Your status in the covenant is no longer determined by the literal stipulations of the law of Moses. Christ is the New Covenant through which that happens--and in a much more non-discriminatory way than the law of Moses determined covenant status, in fact, in a completely non-discriminatory way, giving no consideration of race, or gender in regard to the matter of covenant privilege.

So, nobody can argue with some of the practical applications of the law of Moses, but to insist all of them have to be done for practical reasons, and more importantly for reasons of covenant is completely false.
 
For some reason, your post #54 quotes "chessman" as the poster. While I am a chess player, it is i "jocor" that said that.
LOL, his quote thingy must have still been pasted to my clipboard. I hate when that happens.


May I ask what you consider to be "ceremonial law"? Since that is not a Biblical term, the definition varies from person to person.
All the literal stipulations found in the law on how to worship God, be separated from God, and clean for God.

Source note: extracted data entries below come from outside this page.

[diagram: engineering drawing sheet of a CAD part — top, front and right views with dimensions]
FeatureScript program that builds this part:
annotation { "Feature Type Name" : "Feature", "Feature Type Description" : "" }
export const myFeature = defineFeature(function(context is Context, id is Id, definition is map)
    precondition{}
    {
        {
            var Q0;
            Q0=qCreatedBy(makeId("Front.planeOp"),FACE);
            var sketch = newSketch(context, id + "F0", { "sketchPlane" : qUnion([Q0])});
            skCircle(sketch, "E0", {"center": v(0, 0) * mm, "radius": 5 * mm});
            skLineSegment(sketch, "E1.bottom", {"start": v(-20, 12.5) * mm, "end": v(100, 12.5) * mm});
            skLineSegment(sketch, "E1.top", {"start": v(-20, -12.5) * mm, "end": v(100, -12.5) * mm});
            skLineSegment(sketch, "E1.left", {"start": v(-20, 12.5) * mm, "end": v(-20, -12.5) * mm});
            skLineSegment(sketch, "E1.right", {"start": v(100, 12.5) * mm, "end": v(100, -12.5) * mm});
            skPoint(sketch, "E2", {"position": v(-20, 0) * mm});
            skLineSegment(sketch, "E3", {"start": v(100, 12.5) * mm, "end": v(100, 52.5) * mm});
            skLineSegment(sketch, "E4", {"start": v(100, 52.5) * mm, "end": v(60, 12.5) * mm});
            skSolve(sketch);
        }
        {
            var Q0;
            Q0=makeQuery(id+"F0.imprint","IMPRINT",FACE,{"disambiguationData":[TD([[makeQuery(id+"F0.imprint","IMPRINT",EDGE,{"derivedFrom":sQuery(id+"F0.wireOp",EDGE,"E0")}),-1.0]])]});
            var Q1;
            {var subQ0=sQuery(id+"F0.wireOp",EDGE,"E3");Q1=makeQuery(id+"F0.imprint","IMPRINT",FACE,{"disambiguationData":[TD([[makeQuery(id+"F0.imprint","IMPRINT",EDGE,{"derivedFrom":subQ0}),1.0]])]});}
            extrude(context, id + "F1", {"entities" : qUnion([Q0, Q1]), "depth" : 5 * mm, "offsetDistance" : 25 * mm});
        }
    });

(Yes, I said 'be separated from God'. I.e., the curtain in the Holiest of Holy place in the Temple.)
 
No, that's not what I'm saying. I'm saying that the literal requirements no longer determine your covenant status with God. In regard to being in, and staying in covenant with God, the stipulations for rest are satisfied in the Rest we enter into when we believe and trust in Christ's work of covenant status--resting from our own lawful effort to be in covenant with God.

I agree with covenant status. Do you believe the rest we have in Messiah replaces the physical Sabbath rest?

But that happened when Christ was resurrected. The slaves were set free from their bondage to sin. The Year of Jubilee has already come in the appearing of Christ. Is there still a more literal fulfillment in regard to our bodies? I can't argue that there is. But it's clear that the slave to sin has already been set free in the appointed time of Christ's appearance and faith in his name. Christ is the fulfilling and the satisfying of God's requirement for an appointed time of the release of the slaves and the return of property owned by virtue of birth (think spiritual birth). The property released is the rightful abundance of the Spirit to the people of God born to God, and the release of slavery is the release of his people to the servitude and bondage to sin. Christ is the 'day' of that happening. Faith in Christ is how we apply that fulfillment to ourselves such that the requirement for that 'day' is marked satisfied and fulfilled for us before God.

Yes, we are freed from sin, but all will remain in the graves until Messiah comes with the keys to death and the grave and sets them free, literally (Rev 1:18).